REQUIRED TASK: In the wheel-removal thread below, which store does micah68kj say carries the caps?

BEGIN EXCERPT TO READ

# single stage- wheel removal



## nwcove (Mar 2, 2015)

any tips on removing those " caps" that hold the wheels on single stage blowers ? my toro has a cracked tire . bought a replacement, but cant get the little cap thing off. no issue with using a grinder and drilling for a cotter pin and washer !


----------



## Kiss4aFrog (Nov 3, 2013)

Tried a service manual, nothing.

If it's the little metal "hat" that gets pounded on the shaft I'd use a prybar or screwdriver between it and the tire to try and pry it off the shaft. Bend it enough to get a vice-grip or diagonal cutter on it and twist the heck out.

Before I drilled and pinned I'd check out a dealer or a few hardware or big box stores for the replacement. 

Toro 3290-320 ?? Not sure if this is the one for your machine.


----------



## nwcove (Mar 2, 2015)

i think its a standard 1/2" axle. tried prying the crap out of it, no go. big channel lock plyers no go. thanks for the info on the cap. might gust gently grind it off and replace .


----------



## micah68kj (Oct 8, 2011)

Lowe's carries those caps. They should be the common spring finger type. Never saw one that wouldn't come off with a little stromg arming.


----------



## nwcove (Mar 2, 2015)

micah68kj said:


> Lowe's carries those caps. They should be the common spring finger type. Never saw one that wouldn't come off with a little stromg arming.



rough prying and channel lock plyers with no success . on to the angle grinder ! lol


----------



## Kiss4aFrog (Nov 3, 2013)

Ya gotta do what ya gotta do !!

Careful with that grinder. Luckily you don't have to worry about any damage to the wheel since it's junk.


----------

END EXCERPT TO READ
BEGIN MATERIAL

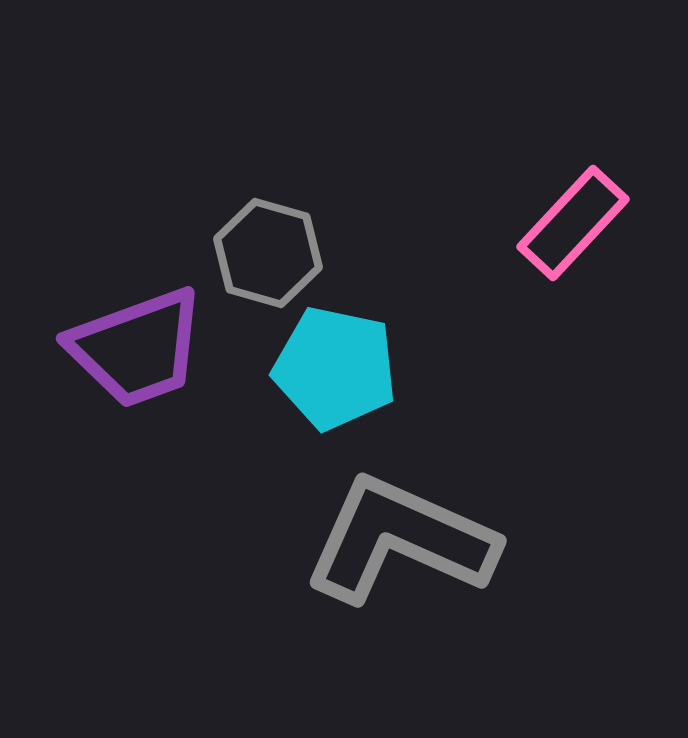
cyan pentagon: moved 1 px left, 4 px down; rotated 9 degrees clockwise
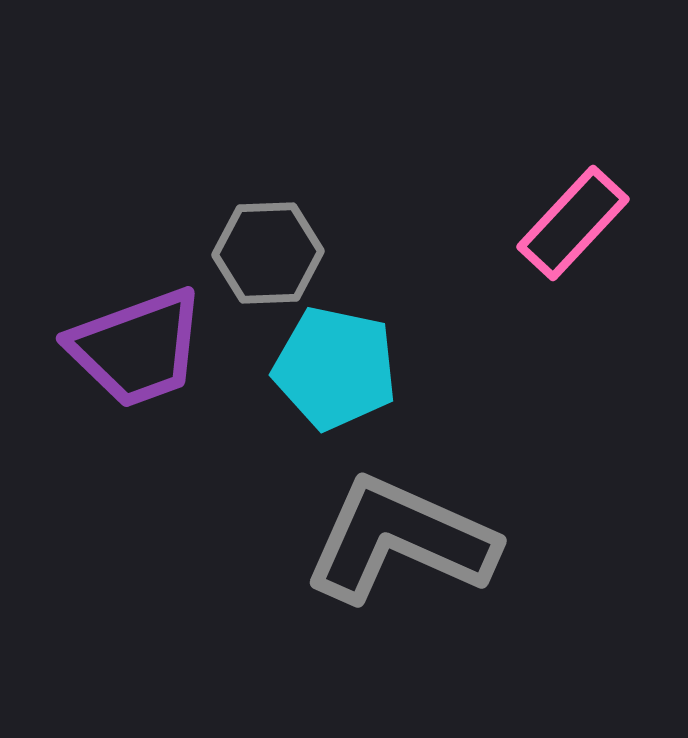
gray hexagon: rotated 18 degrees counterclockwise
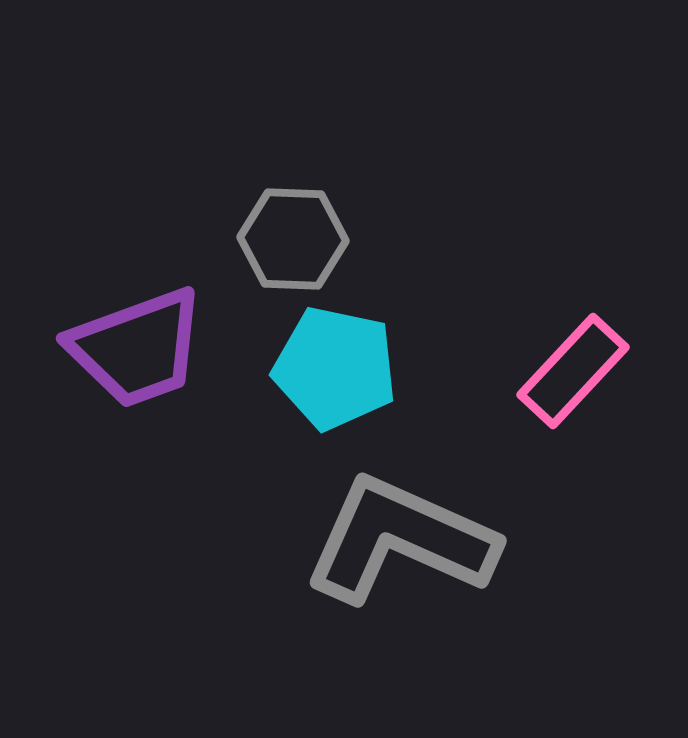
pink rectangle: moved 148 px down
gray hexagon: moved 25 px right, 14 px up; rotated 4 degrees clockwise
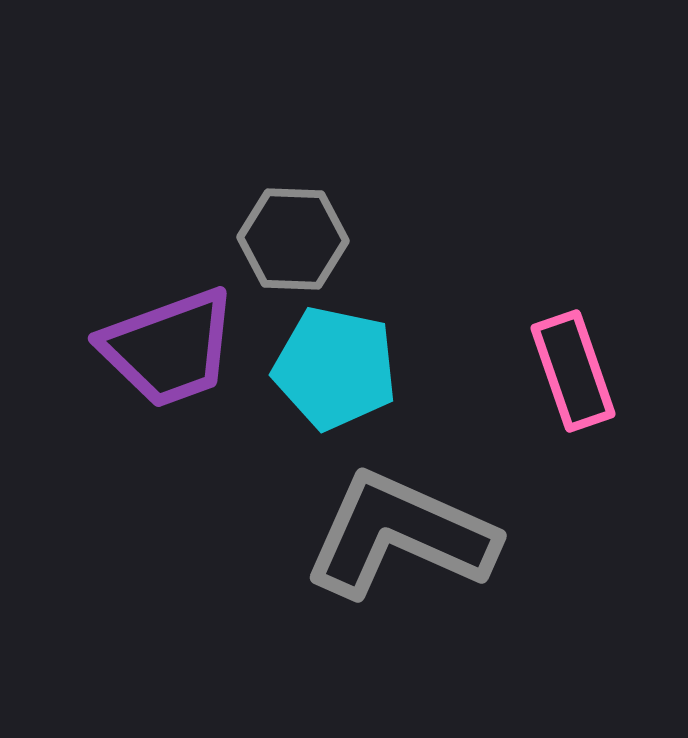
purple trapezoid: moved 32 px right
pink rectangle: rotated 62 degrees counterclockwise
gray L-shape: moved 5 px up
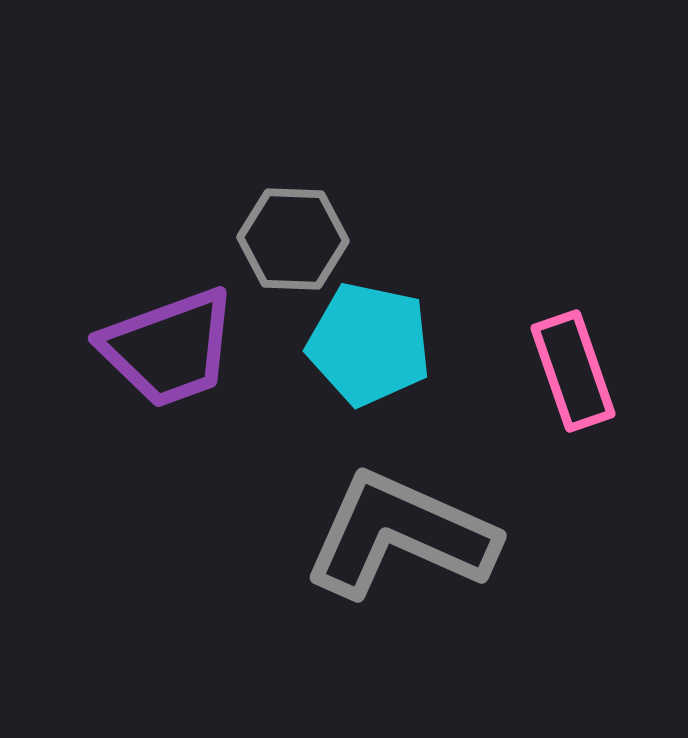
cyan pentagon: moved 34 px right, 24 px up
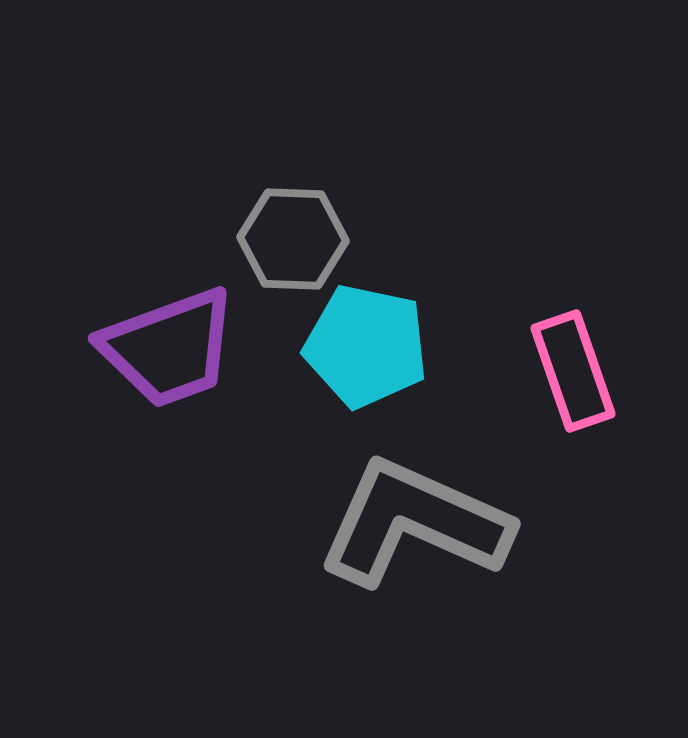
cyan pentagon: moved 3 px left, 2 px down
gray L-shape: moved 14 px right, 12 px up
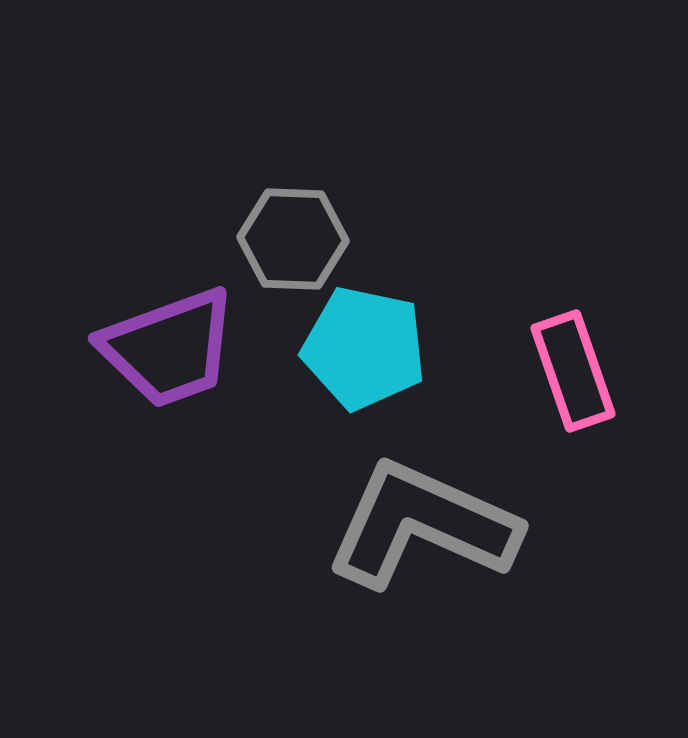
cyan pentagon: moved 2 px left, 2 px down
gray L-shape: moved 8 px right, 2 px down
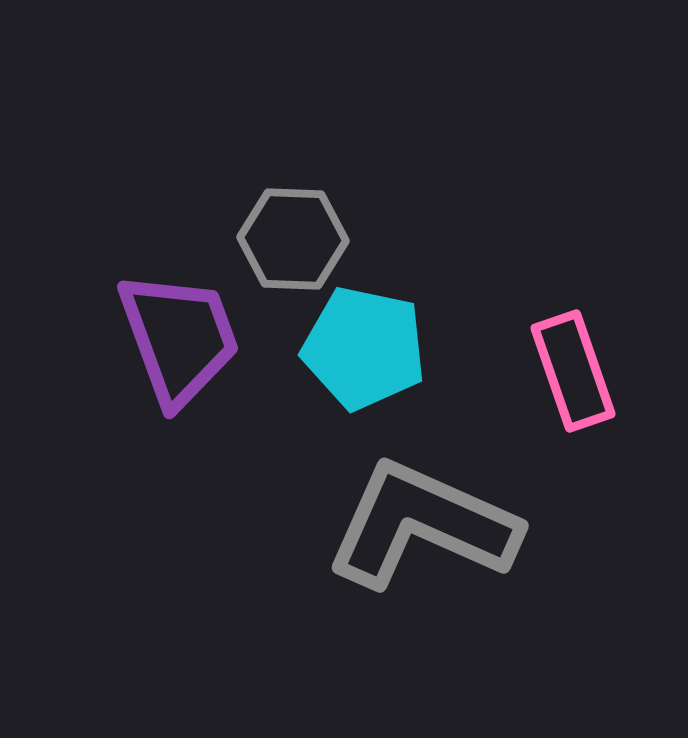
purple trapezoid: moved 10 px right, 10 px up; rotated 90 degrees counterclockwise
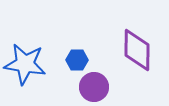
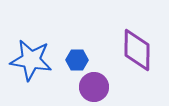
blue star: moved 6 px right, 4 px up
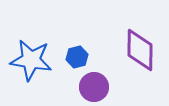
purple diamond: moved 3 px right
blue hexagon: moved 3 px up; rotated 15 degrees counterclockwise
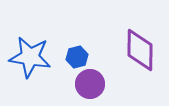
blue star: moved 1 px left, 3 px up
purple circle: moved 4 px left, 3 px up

END MATERIAL

FULL RESPONSE: Lowe's.